■ Written task ■
Without the pictures, retype exactly the lines from the top of the entries below through the line that contains "Download Rental Application Form Company".

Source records

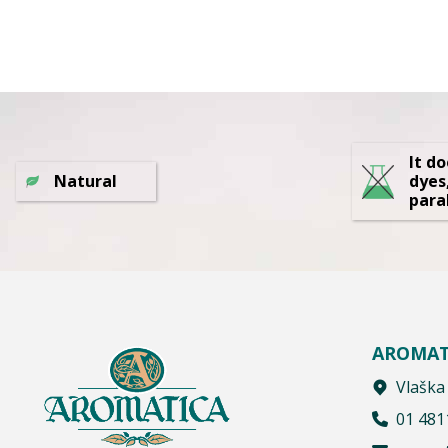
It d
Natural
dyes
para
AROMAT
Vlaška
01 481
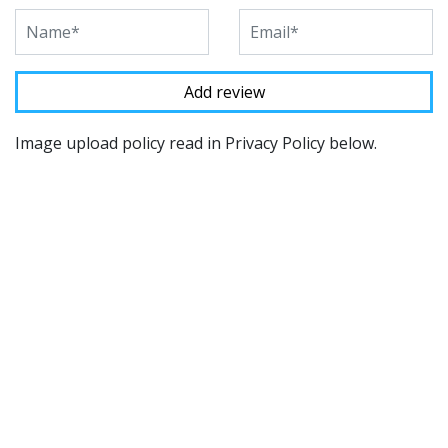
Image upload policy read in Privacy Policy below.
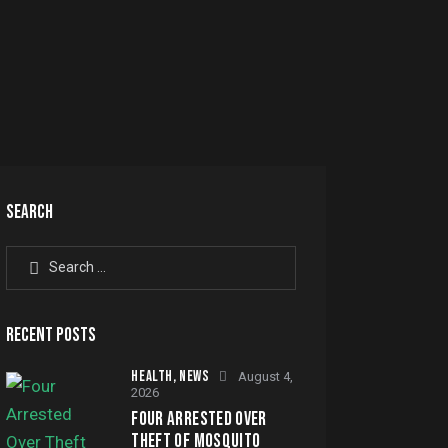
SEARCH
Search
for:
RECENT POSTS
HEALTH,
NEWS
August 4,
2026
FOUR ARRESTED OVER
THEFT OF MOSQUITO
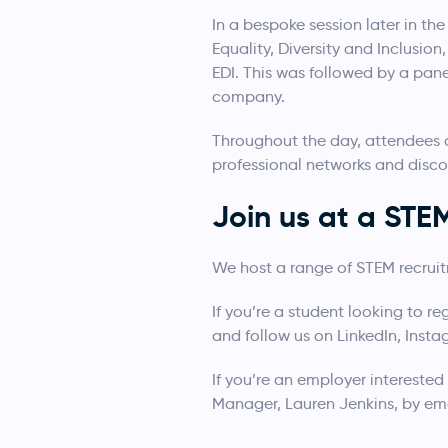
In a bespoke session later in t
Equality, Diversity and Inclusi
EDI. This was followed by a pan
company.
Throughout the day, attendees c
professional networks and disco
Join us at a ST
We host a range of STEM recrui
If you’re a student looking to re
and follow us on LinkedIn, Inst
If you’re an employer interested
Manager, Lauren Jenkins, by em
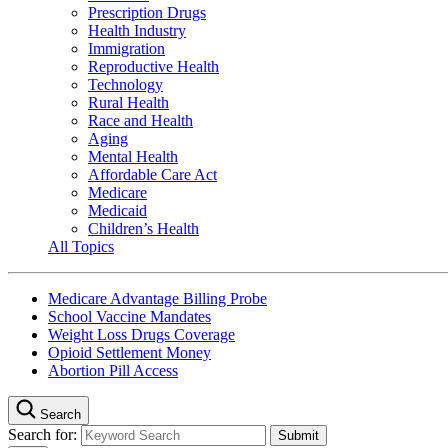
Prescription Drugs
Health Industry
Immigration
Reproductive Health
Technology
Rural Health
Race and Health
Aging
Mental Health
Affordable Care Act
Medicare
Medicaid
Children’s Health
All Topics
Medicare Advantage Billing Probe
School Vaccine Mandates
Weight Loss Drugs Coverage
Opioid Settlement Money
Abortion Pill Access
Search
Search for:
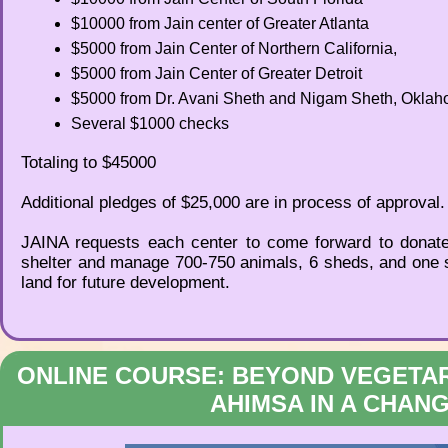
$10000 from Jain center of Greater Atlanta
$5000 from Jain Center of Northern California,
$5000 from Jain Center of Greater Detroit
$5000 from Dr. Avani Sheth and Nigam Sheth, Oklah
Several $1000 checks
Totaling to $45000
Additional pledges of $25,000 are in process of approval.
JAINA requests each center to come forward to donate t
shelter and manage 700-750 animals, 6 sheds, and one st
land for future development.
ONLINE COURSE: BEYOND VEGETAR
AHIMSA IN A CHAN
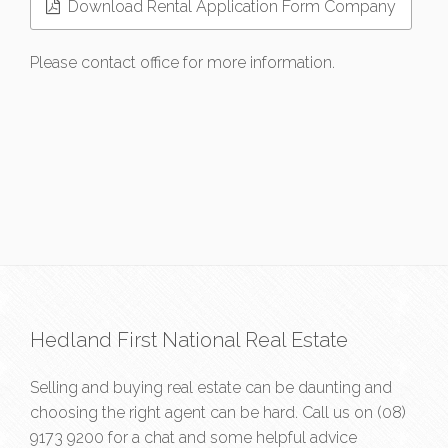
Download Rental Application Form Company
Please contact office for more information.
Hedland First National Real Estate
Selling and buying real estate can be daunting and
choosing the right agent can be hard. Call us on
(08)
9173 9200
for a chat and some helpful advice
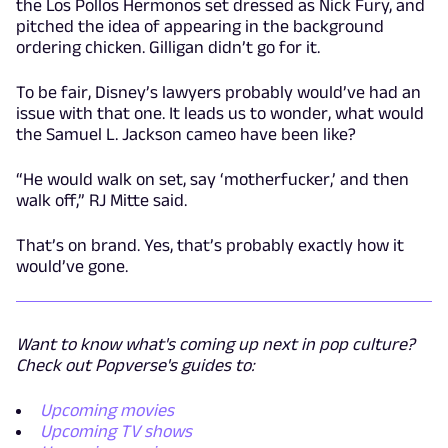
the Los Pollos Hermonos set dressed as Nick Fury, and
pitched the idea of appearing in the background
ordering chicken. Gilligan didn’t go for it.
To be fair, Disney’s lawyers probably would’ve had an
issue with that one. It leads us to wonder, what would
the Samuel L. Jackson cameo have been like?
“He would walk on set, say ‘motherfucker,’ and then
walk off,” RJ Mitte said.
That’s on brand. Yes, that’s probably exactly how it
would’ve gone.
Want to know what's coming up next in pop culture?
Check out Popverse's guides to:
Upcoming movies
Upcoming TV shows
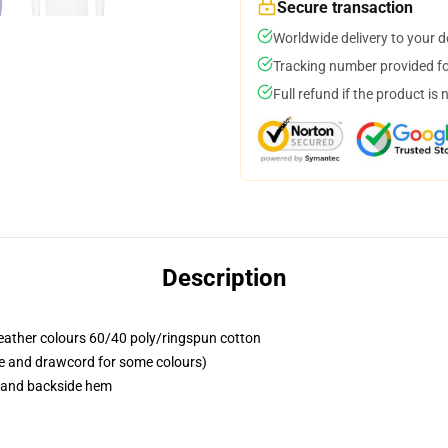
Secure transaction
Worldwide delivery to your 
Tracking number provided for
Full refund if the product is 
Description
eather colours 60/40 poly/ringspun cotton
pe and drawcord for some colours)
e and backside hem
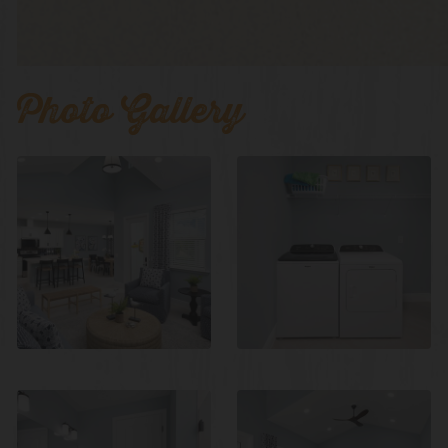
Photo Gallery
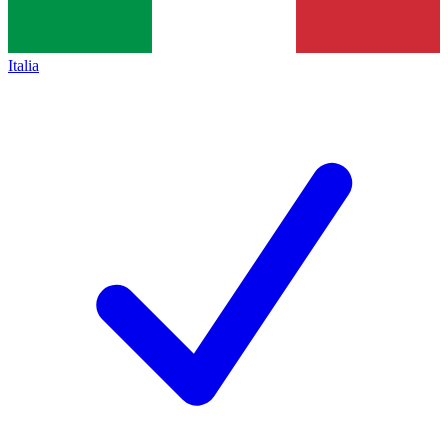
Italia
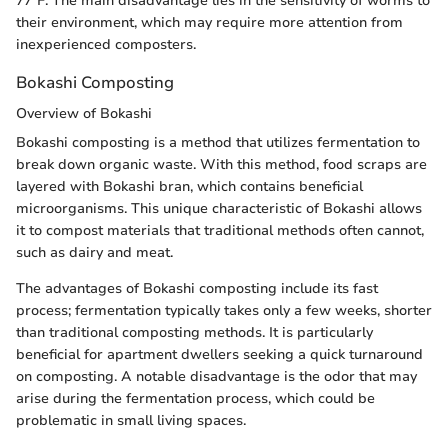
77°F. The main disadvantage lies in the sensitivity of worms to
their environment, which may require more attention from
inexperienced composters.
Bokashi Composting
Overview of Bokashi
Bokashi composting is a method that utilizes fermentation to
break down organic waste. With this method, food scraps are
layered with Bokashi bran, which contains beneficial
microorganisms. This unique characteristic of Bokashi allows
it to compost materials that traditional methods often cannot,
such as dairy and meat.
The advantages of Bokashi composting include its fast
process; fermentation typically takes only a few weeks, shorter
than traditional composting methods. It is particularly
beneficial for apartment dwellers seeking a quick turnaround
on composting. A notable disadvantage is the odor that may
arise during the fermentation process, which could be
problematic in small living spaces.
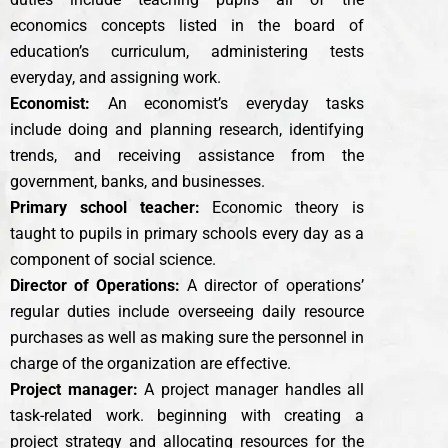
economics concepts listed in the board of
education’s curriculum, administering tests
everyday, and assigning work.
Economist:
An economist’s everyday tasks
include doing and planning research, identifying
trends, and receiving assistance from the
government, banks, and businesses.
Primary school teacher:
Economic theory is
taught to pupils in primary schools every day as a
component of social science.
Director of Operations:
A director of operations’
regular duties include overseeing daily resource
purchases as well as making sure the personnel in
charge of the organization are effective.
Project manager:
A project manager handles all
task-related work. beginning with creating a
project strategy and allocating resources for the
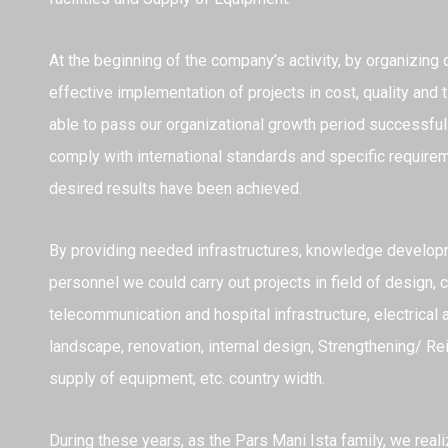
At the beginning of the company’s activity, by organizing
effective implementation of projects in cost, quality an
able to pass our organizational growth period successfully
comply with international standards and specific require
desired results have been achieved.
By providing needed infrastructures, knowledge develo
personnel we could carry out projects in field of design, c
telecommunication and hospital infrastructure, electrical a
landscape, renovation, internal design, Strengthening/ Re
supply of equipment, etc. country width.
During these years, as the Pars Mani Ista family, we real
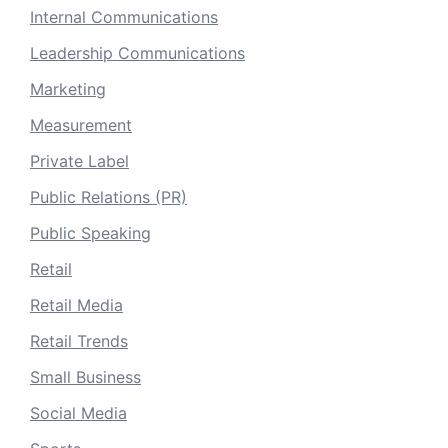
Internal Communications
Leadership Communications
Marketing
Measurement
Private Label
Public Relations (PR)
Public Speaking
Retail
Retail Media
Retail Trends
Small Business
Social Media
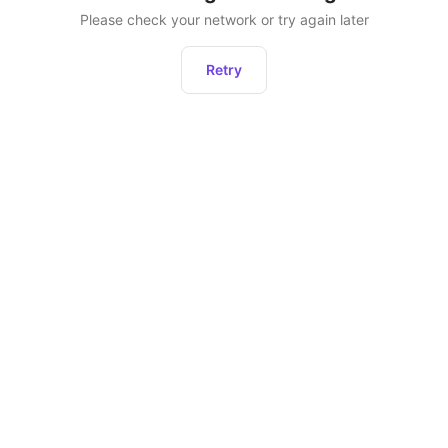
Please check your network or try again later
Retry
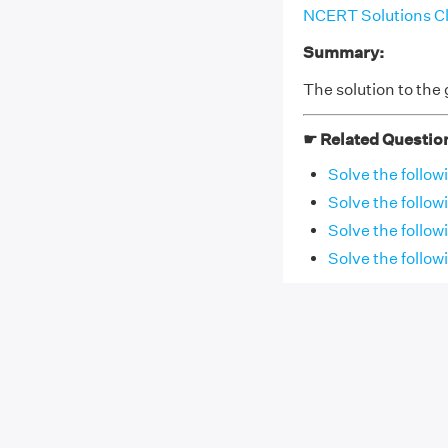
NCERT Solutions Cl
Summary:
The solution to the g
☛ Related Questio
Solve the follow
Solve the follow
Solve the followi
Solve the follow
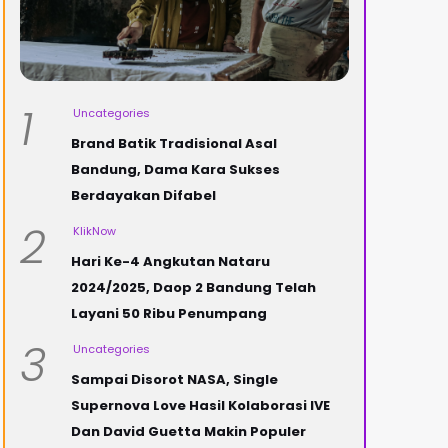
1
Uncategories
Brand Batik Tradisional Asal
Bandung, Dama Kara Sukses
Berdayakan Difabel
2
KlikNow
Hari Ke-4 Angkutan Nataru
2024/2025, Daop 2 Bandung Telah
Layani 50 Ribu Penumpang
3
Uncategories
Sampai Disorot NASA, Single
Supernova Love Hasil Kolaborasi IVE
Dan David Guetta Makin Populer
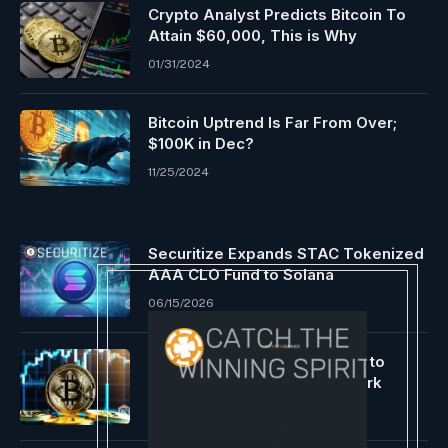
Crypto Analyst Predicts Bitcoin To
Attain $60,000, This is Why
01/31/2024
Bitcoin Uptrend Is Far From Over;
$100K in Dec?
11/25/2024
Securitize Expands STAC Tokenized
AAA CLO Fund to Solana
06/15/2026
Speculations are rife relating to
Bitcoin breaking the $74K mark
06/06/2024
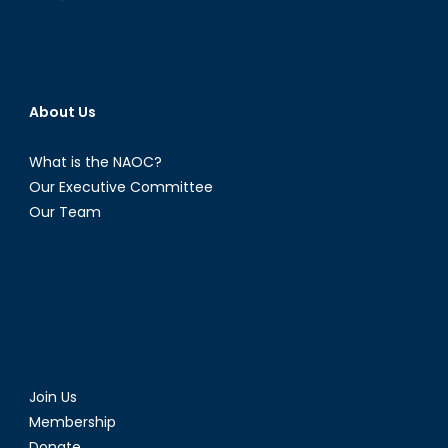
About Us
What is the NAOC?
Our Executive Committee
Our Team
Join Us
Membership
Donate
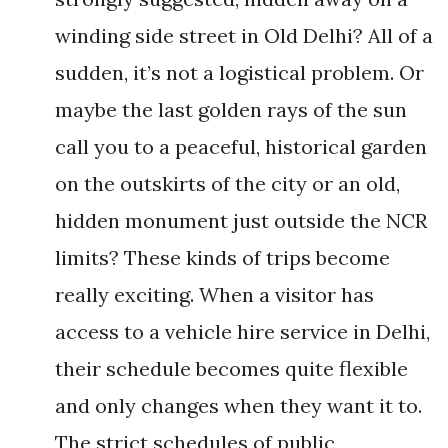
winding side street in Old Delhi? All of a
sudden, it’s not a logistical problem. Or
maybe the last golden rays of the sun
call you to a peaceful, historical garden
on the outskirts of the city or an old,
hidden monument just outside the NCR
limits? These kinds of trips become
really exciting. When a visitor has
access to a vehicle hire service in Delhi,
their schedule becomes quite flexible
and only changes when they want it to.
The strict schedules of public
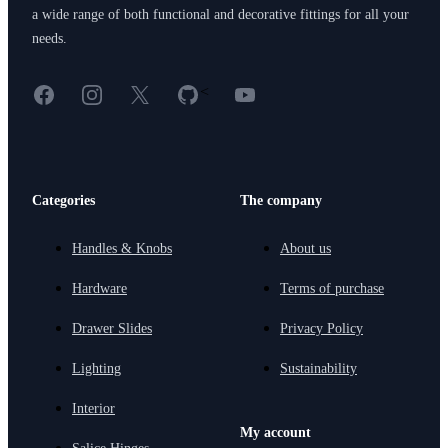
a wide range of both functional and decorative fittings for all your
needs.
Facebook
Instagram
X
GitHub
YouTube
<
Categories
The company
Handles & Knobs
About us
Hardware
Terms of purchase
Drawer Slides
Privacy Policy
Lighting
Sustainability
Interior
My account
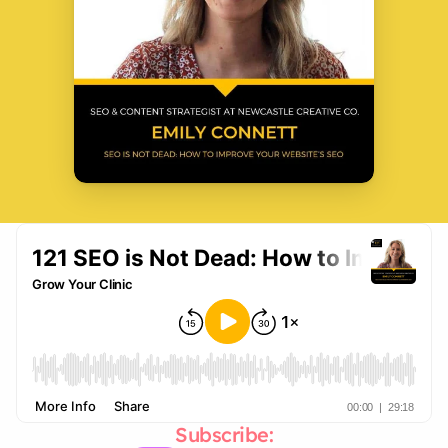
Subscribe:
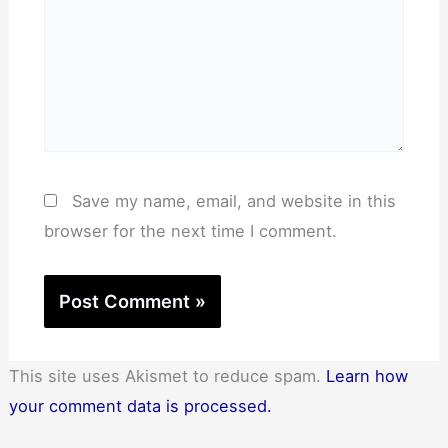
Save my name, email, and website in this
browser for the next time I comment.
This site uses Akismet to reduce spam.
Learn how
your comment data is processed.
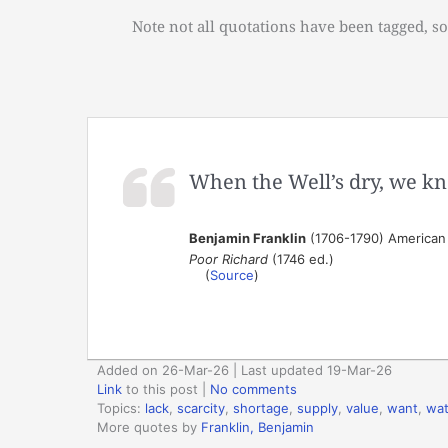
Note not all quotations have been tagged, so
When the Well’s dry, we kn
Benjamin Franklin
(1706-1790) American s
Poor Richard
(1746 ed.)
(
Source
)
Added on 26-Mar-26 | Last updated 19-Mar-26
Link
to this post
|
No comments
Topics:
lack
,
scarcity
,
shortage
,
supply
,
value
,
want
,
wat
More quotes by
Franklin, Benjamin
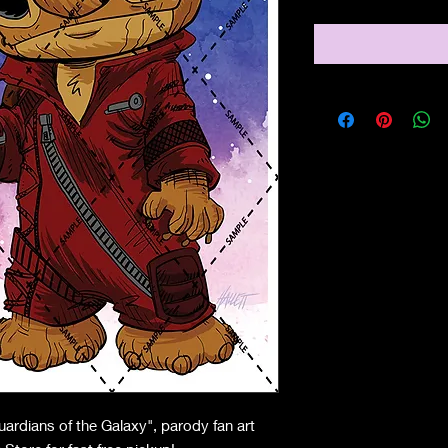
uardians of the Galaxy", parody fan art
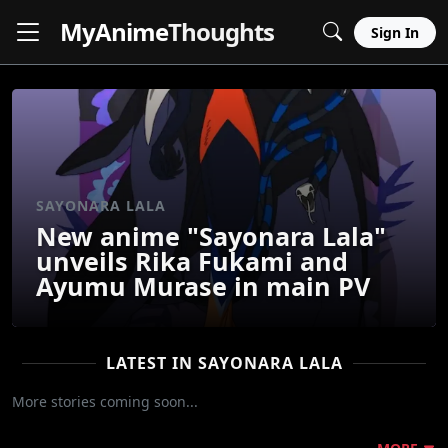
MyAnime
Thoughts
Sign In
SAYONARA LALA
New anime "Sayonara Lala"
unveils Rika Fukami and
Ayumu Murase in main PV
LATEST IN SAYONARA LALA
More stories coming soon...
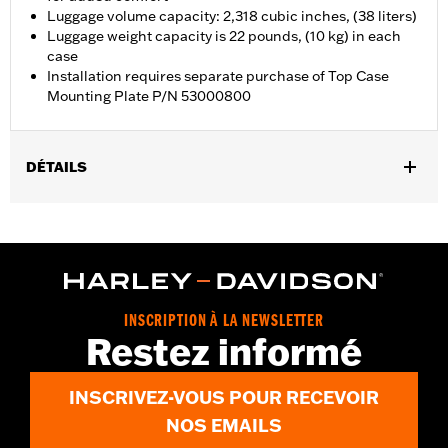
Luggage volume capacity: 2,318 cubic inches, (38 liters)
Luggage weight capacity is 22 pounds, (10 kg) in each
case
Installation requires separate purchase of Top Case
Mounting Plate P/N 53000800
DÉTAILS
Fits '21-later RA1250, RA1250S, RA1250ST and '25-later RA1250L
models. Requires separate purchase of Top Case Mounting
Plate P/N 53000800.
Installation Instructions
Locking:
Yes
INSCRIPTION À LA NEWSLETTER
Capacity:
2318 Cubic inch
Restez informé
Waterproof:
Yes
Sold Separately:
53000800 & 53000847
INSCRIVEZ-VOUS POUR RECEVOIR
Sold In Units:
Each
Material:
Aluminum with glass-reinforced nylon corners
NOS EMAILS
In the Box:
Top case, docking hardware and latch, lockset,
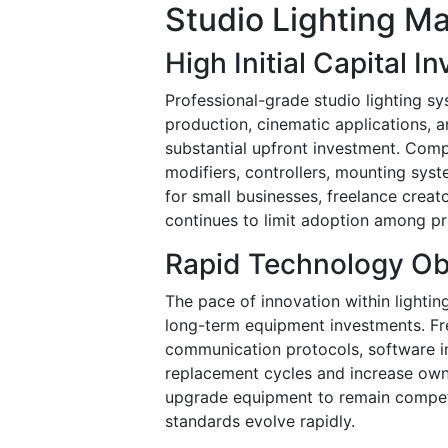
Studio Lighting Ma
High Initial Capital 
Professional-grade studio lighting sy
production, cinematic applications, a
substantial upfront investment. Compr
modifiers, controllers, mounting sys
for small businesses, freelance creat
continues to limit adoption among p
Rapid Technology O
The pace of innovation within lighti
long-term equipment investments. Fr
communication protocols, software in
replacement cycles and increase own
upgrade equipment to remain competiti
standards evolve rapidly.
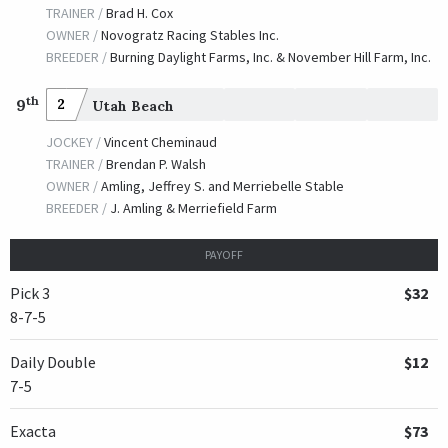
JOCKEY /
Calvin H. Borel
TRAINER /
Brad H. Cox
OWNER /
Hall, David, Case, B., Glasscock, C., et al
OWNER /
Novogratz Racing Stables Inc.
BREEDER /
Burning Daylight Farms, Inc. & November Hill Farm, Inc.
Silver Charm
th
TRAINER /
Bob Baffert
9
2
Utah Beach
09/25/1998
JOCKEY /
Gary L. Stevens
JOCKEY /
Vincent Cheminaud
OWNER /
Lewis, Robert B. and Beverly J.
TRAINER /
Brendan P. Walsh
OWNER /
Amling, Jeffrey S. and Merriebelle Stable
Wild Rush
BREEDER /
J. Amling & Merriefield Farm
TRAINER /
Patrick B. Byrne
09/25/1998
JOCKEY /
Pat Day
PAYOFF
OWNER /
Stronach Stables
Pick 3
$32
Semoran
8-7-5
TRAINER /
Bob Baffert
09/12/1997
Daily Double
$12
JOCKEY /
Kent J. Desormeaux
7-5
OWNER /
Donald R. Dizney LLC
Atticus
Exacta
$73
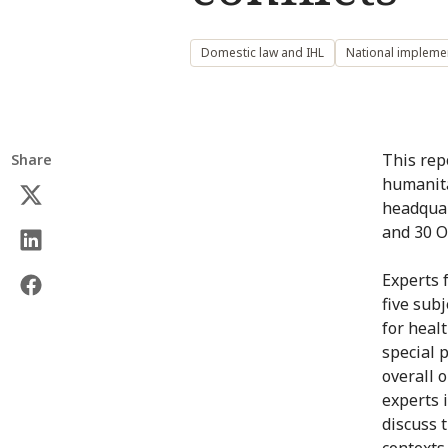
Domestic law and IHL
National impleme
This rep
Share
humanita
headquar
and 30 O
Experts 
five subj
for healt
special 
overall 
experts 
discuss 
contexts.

■ Answer area ■
It d
Natural
dyes
para
AROMAT
Vlaška
01 481
Image upload policy read in Privacy Policy below.
SEARCH
Search
for:
RECENT POSTS
HEALTH,
NEWS
August 4,
2026
FOUR ARRESTED OVER
THEFT OF MOSQUITO
In a bespoke session later in t
Equality, Diversity and Inclusi
EDI. This was followed by a pan
company.
Throughout the day, attendees c
professional networks and disco
Join us at a ST
We host a range of STEM recrui
If you’re a student looking to re
and follow us on LinkedIn, Inst
If you’re an employer interested
Manager, Lauren Jenkins, by em
Prescription Drugs
Health Industry
Immigration
Reproductive Health
Technology
Rural Health
Race and Health
Aging
Mental Health
Affordable Care Act
Medicare
Medicaid
Children’s Health
All Topics
Medicare Advantage Billing Probe
School Vaccine Mandates
Weight Loss Drugs Coverage
Opioid Settlement Money
Abortion Pill Access
Search
Search for:
$10000 from Jain center of Greater Atlanta
$5000 from Jain Center of Northern California,
$5000 from Jain Center of Greater Detroit
$5000 from Dr. Avani Sheth and Nigam Sheth, Oklah
Several $1000 checks
Totaling to $45000
Additional pledges of $25,000 are in process of approval.
JAINA requests each center to come forward to donate t
shelter and manage 700-750 animals, 6 sheds, and one st
land for future development.
ONLINE COURSE: BEYOND VEGETAR
AHIMSA IN A CHAN
Download Rental Application Form Company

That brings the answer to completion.